Nuffield Department of Surgical Sciences, University of Oxford, UK.
J Clin Urol. 2016 Dec;9(2 Suppl):3-10. doi: 10.1177/2051415816656121. Epub 2016 Dec 1.
Prostate-specific antigen (PSA) is widely used as a biomarker in the detection of prostate cancer and for decision making regarding treatment options, response to therapy, and clinical follow-up. Despite its widespread use, it is well recognised that PSA has suboptimal performance as a screening tool due to poor specificity, resulting in high negative biopsy rates and potential 'over-diagnosis' and 'over-treatment' of clinically insignificant cancers. In particular, PSA does not reliably distinguish either cancer from benign prostatic conditions, or 'clinically significant' from 'indolent cancers', and it is inaccurate in predicting disease burden and response to treatment.
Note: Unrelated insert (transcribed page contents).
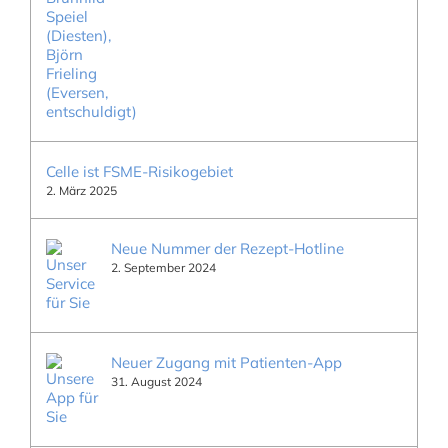
Celle ist FSME-Risikogebiet
2. März 2025
Neue Nummer der Rezept-Hotline
2. September 2024
Neuer Zugang mit Patienten-App
31. August 2024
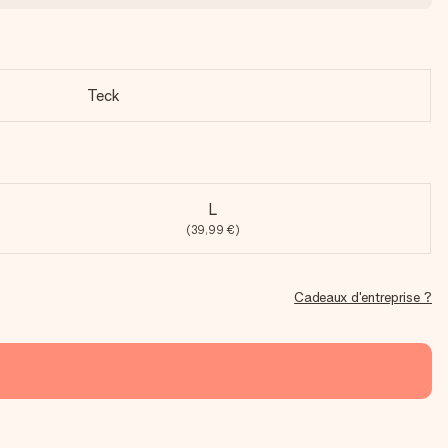
Teck
L
(39,99 €)
Cadeaux d'entreprise ?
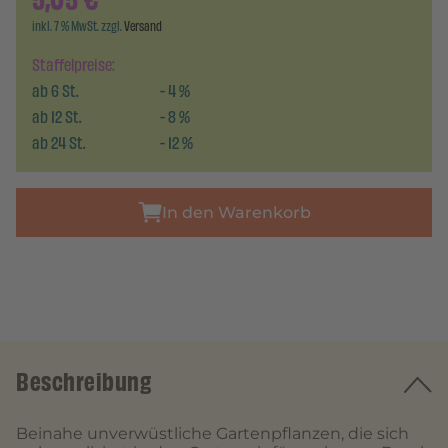
5,05
€
inkl. 7 % MwSt. zzgl.
Versand
Staffelpreise:
ab
6
St.
-
4
%
ab
12
St.
-
8
%
ab
24
St.
-
12
%
In den Warenkorb
Beschreibung
Beinahe unverwüstliche Gartenpflanzen, die sich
There is an urgent demand for novel biomarkers to address these clinical needs. This article provides an update on the novel candidate biomarkers in development, which have shown potential for improving the detection of clinically significant cases of this malignancy.
前列腺特异性抗原(PSA)被广泛用作前列腺癌检测中的生物标志物,并用于有关治疗方案、治疗反应和临床随访的决策。尽管其应用广泛,但众所周知,由于特异性较差,PSA作为一种筛查工具的性能并不理想,导致高阴性活检率以及对临床意义不大的癌症可能进行“过度诊断”和“过度治疗”。特别是,PSA不能可靠地区分癌症与良性前列腺疾病,也不能区分“临床显著”癌症与“惰性癌症”,并且在预测疾病负担和治疗反应方面不准确。迫切需要新的生物标志物来满足这些临床需求。本文提供了正在开发的新型候选生物标志物的最新情况,这些生物标志物已显示出改善这种恶性肿瘤临床显著病例检测的潜力。